### [Request]
Please report how many lines in the items below contain the string "شورت". Give only the number.

### [Saved entries]

▼

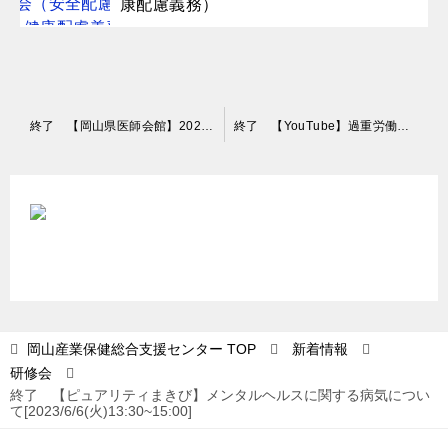
康配慮義務）
投
終了 【岡山県医師会館】2023年3月16日産業医研修会（メンタルヘルス対応）
終了 【YouTube】過重労働対策[2023/6/9(金)13:30~6/13(火)16:30]
稿
ナ
ビ
ゲ
ー
シ
ョ
岡山産業保健総合支援センター
TOP
新着情報
研修会
ン
終了 【ピュアリティまきび】メンタルヘルスに関する病気につい
て[2023/6/6(火)13:30~15:00]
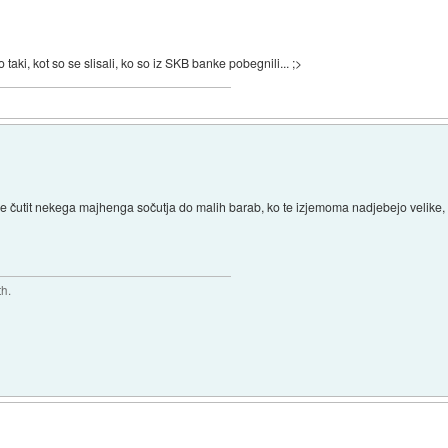
o taki, kot so se slisali, ko so iz SKB banke pobegnili... ;>
ne čutit nekega majhenga sočutja do malih barab, ko te izjemoma nadjebejo velike,
th.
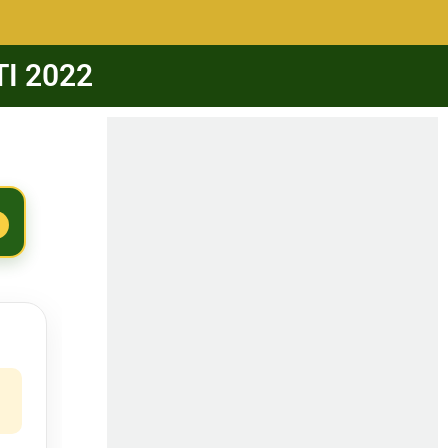
 TI 2022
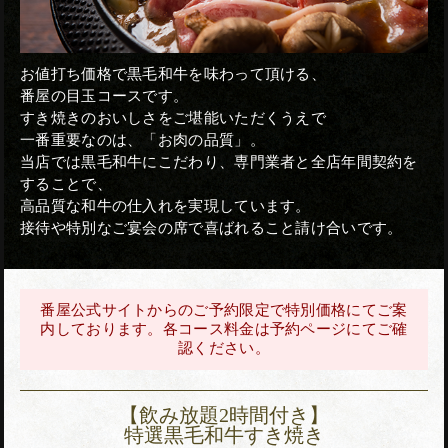
お値打ち価格で黒毛和牛を味わって頂ける、
番屋の目玉コースです。
すき焼きのおいしさをご堪能いただくうえで
一番重要なのは、「お肉の品質」。
当店では黒毛和牛にこだわり、専門業者と全店年間契約を
することで、
高品質な和牛の仕入れを実現しています。
接待や特別なご宴会の席で喜ばれること請け合いです。
番屋公式サイトからのご予約限定で特別価格にてご案
内しております。各コース料金は予約ページにてご確
認ください。
【飲み放題2時間付き】
特選黒毛和牛すき焼き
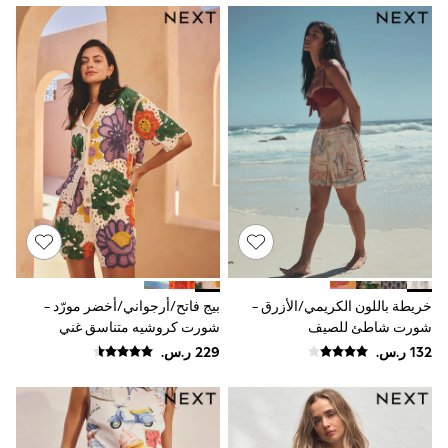
Sun Hats & Caps
Resort Styles
Boys' Holiday Shop
Boys' Travel Styles
Sunset Styles
Occasionwear
Sets & Outfits
Linen Collection
Tops & T-Shirts
Shirts
Polo Shirts
Swimwear
Shorts
Sandals & Clogs
Sun Safe
Rash Vests
خريطة باللون الكريمي/الأزرق -
بيج فاتح/أرجواني/أخضر مورّد -
Sun Hats & Caps
شورت شاطئ للصيف
شورت كروشيه متناسق غني
Sunglasses
بالقطن
Baby Holiday Shop
Baby Summer Nightwear
Occasionwear
Dresses
Sets & Outfits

▲

### [Result of this task]
2